:: Zadanie 1 ::
W tekście o Frutkowskim przepisz fragment od słów „Wróciłam z pracy, zaraz” aż do słów „grzeczny i cierpliwy.”, zamieniając „barierka” na „poręcz”.
:: Zadanie 2 ::
Proszę przekształcić w listę JSON napisów wiersze rekordów od pierwszego aż do tego, który zawiera „order: Araneae”, włącznie, po jednym napisie na wiersz. Pomiń puste wiersze i nie dodawaj żadnych innych.

─── Dostarczony tekst

Bez kategorii

Frutkowski porwany! Pies podróżnik nagle zniknął…

Mamy z Panem Frutkowskim swoje rytuały poruszania się po naszym mieście. Chodzimy razem do sklepów, do których on ma pozwolenie wejść. Odwiedzamy też takie, do których psów wprowadzać nie wolno, ale jest wygodna możliwość pozostawienia zwierzaka na zewnątrz w bezpiecznych okolicznościach. Mamy swoje ogródki piwne i knajpki na świeżym powietrzu, gdzie chodzimy razem. Są też w mieście „nasze” parki, które Frutkowski bardzo lubi, a nie są one zbyt oblegane przez innych spacerowiczów. Tak sobie urządziliśmy nasze życie miastowe, że praktycznie wszystkie sprawunki załatwiamy w tandemie. Tak było również wczoraj. To był zwyczajny dzień jak co dzień… 

Frutkowski porwany

Wróciłam z pracy, zaraz po wejściu do mieszkania zaczęłam zbierać się do spacerowania z psem. Założyłam mu obrożę, do kieszeni kurtki włożyłam kilka smaczków, zapięłam smycz. Mieliśmy zamiar w drodze do naszego parku przy wodzie zrobić zakupy. Przy sklepie znajduje się metalowa barierka, do której zawsze przywiązuję Frutka, kiedy muszę tam wejść i zostawić go na chwilę. Miejsce to jest dość fajne, ponieważ mogę na niego lukać, kiedy stoję w kolejce do kasy. Frutkowski jest przyzwyczajony do tego, że czeka na mnie w podobnych okolicznościach. Zawsze jest grzeczny i cierpliwy.

──────
─── Materiały do ćwiczenia

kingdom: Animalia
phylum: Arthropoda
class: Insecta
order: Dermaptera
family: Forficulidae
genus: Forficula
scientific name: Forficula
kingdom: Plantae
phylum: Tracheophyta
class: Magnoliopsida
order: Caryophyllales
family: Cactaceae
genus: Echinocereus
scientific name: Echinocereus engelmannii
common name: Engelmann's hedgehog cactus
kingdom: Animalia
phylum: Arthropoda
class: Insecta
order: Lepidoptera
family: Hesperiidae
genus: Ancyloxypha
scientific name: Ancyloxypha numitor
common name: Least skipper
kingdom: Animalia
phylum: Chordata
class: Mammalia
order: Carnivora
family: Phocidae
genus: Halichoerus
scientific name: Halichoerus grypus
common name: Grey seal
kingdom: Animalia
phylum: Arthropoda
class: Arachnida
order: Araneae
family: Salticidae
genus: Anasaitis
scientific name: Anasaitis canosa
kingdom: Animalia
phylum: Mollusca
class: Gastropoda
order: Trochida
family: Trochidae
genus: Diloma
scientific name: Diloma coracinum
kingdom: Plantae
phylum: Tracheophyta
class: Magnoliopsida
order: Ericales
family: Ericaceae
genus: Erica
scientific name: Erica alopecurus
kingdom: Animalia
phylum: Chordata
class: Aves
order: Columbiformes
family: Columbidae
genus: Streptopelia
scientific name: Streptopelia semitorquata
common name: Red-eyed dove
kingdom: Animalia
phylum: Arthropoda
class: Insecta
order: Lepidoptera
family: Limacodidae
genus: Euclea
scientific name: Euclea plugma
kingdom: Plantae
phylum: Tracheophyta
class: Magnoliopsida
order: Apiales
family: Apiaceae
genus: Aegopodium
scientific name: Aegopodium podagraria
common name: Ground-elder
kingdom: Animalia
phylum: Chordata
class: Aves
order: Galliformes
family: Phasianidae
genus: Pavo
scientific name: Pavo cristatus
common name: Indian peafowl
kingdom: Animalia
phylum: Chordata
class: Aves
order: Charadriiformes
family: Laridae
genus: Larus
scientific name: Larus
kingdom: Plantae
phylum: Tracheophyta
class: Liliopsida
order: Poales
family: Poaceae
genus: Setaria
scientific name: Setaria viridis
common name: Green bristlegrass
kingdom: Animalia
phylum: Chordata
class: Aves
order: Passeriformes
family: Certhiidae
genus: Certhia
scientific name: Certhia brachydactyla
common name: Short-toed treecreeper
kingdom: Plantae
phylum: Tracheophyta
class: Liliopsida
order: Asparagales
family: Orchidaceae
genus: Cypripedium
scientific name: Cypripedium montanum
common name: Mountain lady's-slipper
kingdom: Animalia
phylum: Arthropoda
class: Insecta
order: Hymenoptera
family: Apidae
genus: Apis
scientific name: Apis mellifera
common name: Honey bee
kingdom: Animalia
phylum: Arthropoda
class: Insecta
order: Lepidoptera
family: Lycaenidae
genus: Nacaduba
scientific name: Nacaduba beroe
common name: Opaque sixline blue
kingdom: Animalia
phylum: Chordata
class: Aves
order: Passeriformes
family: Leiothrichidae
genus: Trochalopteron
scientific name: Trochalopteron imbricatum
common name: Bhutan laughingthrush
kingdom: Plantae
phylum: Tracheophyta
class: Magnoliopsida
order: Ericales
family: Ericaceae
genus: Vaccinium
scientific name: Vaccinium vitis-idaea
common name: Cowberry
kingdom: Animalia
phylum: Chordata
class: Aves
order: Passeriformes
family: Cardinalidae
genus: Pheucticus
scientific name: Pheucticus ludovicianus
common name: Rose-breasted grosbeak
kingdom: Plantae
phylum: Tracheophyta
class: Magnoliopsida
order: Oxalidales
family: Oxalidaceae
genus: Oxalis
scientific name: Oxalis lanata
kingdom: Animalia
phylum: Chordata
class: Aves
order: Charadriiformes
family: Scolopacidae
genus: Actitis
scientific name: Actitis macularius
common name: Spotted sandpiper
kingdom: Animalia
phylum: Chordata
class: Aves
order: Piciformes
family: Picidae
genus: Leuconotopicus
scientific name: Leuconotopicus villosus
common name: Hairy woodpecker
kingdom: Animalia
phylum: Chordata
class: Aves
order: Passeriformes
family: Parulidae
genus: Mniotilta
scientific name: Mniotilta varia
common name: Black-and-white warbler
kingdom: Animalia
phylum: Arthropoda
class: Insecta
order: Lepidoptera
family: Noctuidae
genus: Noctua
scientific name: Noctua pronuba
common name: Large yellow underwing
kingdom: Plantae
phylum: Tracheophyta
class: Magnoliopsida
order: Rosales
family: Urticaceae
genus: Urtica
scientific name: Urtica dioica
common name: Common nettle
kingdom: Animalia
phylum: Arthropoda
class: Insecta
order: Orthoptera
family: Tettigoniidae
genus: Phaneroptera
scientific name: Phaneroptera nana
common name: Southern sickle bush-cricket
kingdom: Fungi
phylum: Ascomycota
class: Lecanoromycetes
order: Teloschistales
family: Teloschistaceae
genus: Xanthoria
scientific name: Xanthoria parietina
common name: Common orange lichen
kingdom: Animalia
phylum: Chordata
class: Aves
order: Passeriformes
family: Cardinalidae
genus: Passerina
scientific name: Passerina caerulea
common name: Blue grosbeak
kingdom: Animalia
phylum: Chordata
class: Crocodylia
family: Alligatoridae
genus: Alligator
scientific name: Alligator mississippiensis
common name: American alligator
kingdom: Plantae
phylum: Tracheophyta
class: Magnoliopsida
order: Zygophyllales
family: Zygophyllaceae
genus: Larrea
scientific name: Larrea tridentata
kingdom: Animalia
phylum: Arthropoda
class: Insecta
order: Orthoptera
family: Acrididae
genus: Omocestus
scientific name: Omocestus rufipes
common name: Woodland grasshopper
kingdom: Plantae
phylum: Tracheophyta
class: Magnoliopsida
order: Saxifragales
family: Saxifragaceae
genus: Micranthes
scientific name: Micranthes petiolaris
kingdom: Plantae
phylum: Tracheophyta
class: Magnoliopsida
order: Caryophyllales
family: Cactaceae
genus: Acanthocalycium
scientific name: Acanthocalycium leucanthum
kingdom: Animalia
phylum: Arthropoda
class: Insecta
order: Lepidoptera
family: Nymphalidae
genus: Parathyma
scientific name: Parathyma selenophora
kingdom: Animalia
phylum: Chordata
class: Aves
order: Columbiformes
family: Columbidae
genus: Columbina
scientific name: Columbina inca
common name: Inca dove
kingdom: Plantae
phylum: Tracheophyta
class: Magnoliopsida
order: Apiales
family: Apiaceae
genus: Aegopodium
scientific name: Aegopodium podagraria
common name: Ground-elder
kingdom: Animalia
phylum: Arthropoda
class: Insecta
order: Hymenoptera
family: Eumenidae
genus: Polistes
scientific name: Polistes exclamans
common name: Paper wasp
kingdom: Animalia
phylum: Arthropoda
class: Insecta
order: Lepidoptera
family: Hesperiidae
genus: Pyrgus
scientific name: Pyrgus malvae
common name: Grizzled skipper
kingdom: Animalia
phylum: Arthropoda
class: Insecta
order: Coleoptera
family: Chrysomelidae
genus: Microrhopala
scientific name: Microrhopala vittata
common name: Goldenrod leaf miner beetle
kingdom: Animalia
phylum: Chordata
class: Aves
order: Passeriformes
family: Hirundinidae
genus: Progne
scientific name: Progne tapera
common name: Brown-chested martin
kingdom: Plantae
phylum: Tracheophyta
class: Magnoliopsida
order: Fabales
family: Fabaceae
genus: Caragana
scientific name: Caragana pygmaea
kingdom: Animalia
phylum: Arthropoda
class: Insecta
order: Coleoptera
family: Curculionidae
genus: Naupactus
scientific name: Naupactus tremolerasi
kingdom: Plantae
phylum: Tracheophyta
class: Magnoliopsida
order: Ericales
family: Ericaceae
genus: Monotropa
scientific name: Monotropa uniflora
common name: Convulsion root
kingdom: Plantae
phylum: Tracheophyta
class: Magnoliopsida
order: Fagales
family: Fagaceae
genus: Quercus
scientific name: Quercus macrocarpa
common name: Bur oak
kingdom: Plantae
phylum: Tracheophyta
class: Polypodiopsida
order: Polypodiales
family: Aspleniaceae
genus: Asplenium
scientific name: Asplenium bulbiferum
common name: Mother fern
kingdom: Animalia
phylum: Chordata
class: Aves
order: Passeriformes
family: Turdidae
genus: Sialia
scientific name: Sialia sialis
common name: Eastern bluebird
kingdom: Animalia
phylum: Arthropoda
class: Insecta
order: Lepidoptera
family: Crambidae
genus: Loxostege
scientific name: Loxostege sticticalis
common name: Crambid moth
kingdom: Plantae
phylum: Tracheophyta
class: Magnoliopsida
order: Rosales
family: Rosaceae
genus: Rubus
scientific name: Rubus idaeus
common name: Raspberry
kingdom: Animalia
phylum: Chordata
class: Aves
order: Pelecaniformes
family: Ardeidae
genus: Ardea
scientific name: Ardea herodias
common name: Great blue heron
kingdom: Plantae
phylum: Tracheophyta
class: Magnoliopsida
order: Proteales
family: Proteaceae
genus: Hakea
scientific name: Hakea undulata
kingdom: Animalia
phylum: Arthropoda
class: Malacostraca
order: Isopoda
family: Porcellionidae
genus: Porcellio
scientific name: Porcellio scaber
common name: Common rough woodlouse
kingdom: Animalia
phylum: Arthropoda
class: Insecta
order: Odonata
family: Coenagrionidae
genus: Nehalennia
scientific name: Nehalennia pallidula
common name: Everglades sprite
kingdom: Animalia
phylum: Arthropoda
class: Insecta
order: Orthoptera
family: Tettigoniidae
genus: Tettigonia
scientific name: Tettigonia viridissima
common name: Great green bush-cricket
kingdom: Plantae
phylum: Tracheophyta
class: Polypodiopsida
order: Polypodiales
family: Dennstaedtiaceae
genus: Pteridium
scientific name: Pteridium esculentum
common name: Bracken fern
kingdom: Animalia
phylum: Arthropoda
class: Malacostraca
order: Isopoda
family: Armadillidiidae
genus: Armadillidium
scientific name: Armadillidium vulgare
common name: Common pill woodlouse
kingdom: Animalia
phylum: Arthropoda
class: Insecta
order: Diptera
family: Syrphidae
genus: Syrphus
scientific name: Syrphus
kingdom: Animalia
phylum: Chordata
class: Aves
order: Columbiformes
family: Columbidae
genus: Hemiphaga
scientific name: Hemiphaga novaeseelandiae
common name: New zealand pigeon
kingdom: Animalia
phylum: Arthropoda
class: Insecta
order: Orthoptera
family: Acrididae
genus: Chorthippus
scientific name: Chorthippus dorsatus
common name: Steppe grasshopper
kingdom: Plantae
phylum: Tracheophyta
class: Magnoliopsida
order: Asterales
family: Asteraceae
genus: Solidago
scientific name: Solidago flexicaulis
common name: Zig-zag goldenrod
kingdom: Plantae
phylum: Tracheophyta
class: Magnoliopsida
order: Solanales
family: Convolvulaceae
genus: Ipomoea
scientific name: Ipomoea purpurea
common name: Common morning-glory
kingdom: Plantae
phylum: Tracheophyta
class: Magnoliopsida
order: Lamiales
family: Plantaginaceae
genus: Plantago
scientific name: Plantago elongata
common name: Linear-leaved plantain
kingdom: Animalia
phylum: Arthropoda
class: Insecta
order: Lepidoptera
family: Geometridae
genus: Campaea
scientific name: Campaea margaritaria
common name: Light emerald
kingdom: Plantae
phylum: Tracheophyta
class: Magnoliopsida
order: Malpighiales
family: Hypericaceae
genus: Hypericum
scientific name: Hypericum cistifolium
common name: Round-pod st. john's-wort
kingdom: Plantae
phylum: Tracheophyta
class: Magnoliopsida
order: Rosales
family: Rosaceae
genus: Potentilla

──────

:: Oczekiwana odpowiedź 1 ::
Wróciłam z pracy, zaraz po wejściu do mieszkania zaczęłam zbierać się do spacerowania z psem. Założyłam mu obrożę, do kieszeni kurtki włożyłam kilka smaczków, zapięłam smycz. Mieliśmy zamiar w drodze do naszego parku przy wodzie zrobić zakupy. Przy sklepie znajduje się metalowa poręcz, do której zawsze przywiązuję Frutka, kiedy muszę tam wejść i zostawić go na chwilę. Miejsce to jest dość fajne, ponieważ mogę na niego lukać, kiedy stoję w kolejce do kasy. Frutkowski jest przyzwyczajony do tego, że czeka na mnie w podobnych okolicznościach. Zawsze jest grzeczny i cierpliwy.

:: Oczekiwana odpowiedź 2 ::
[
  "kingdom: Animalia",
  "phylum: Arthropoda",
  "class: Insecta",
  "order: Dermaptera",
  "family: Forficulidae",
  "genus: Forficula",
  "scientific name: Forficula",
  "kingdom: Plantae",
  "phylum: Tracheophyta",
  "class: Magnoliopsida",
  "order: Caryophyllales",
  "family: Cactaceae",
  "genus: Echinocereus",
  "scientific name: Echinocereus engelmannii",
  "common name: Engelmann's hedgehog cactus",
  "kingdom: Animalia",
  "phylum: Arthropoda",
  "class: Insecta",
  "order: Lepidoptera",
  "family: Hesperiidae",
  "genus: Ancyloxypha",
  "scientific name: Ancyloxypha numitor",
  "common name: Least skipper",
  "kingdom: Animalia",
  "phylum: Chordata",
  "class: Mammalia",
  "order: Carnivora",
  "family: Phocidae",
  "genus: Halichoerus",
  "scientific name: Halichoerus grypus",
  "common name: Grey seal",
  "kingdom: Animalia",
  "phylum: Arthropoda",
  "class: Arachnida",
  "order: Araneae"
]